But OK, it is about to go off-topic ;-) . Though it can be interesting.


----------



## gvozd

morzh said:


> Man, if you can't tell these two apart, you have a serious hearing problem.



No, it's just the ears of a foreigner. Non-English speakers have some difficulties when try to distinguish short and long vowels, for example. I read that in German there are short, long and half-long vowels It would be a real nightmare for me if I tried to study German.


----------



## Syline

gvozd said:


> I read that in German there are short, long and half-long vowels


It is not true. In German like in English: long vowels, short vowels and diphthongs.


----------



## Albertovna

gvozd said:


> It would be a real nightmare for me if I tried to study German.


I thoroughly recommend that you try. German is a wonderful and not very difficult language to learn.


Syline said:


> In German like in English: long vowels, short vowels and diphthongs.


Aha.


----------



## morzh

Meine nächste Sprache zu lernen ist Deutsch.

Beautiful language. It has that robustness, that English lacks.

Zeit...das habe ich fiel


----------



## Syline

Albertovna said:


> I thoroughly recommend that you try.

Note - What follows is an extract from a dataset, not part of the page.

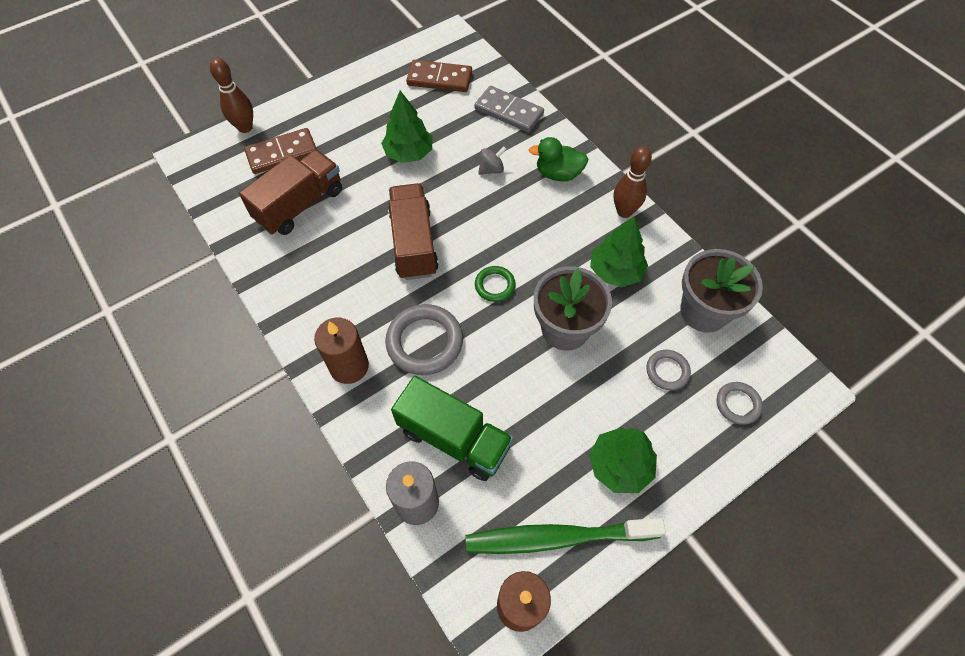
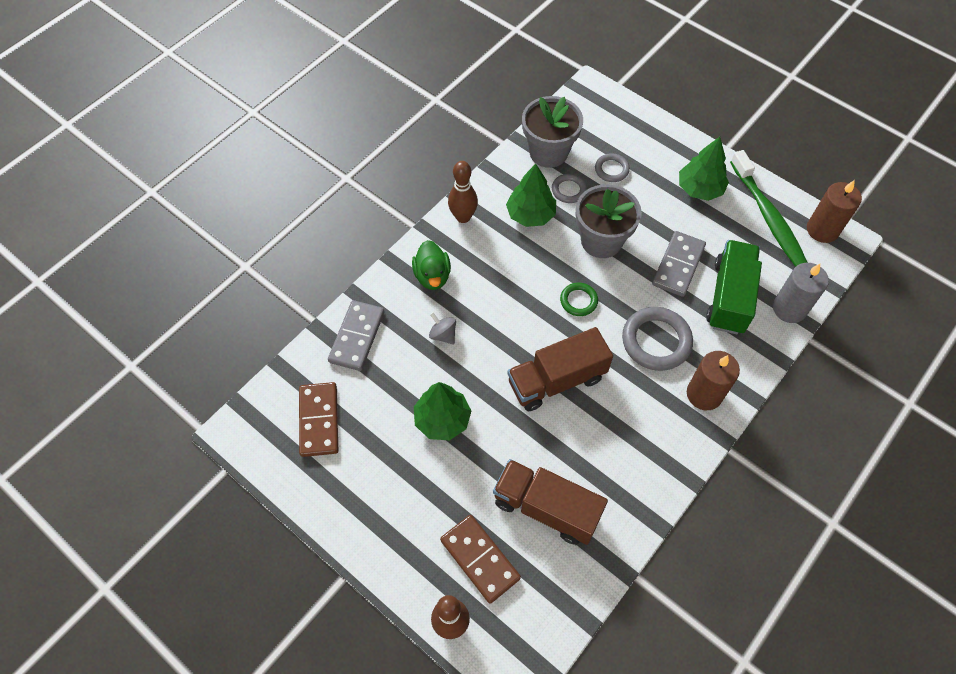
camera: 105 degrees left, 0 degrees up
(512, 398) = (678, 265): none -> grey domino
(737, 404) = (621, 126): grey ring -> grey ring (568, 190)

German is a wonderful and not very difficult language to learn.


Adding my recommendations )) German language is just heavenly


----------



## morzh

Hat man nicht mit seiner sprahen hunderttausend hudelei  (singing)

All those capital letters usage is what I dread.


----------



## gvozd

Albertovna said:


> I thoroughly recommend that you try. German is a wonderful and not very difficult language to learn.



I wish I had abilities to learn more than 1 foreign language. The more I learn English the less I know it


----------



## morzh

gvozd said:


> I wish I had abilities to learn more than 1 foreign language. The more I learn English the less I know it



Stop learning. Go practice.


----------



## gvozd

morzh said:


> It has that robustness, that English lacks.



You mean English is too soft? Without hardness and liveliness?


----------



## morzh

No, I don't mean "with no liveliness".
But hardness....it's hardly there


----------



## morzh

English is beautiful, but sound-wise it's a bit (just a bit, no offense - I love it) on the bland side.


----------



## Explorer41

morzh said:


> English is beautiful, but sound-wise it's a bit (just a bit, no offense - I love it) on the bland side.


Well... This thread did go off-topic. OK.
As for me, I always liked the sound of English more than, say, the sound of French.

Of course, it all depends on an author of a concrete document... When I write English, it's bad; when Byron writes English, it's good; and when Tolkien writes English, it's good. In all the levels: meanings and language constructs are beautiful as well as its sound.

I like very much the English ways of organizing thought and sound; the latter is especially true, when a text doesn't contain too much of latin-like words.


----------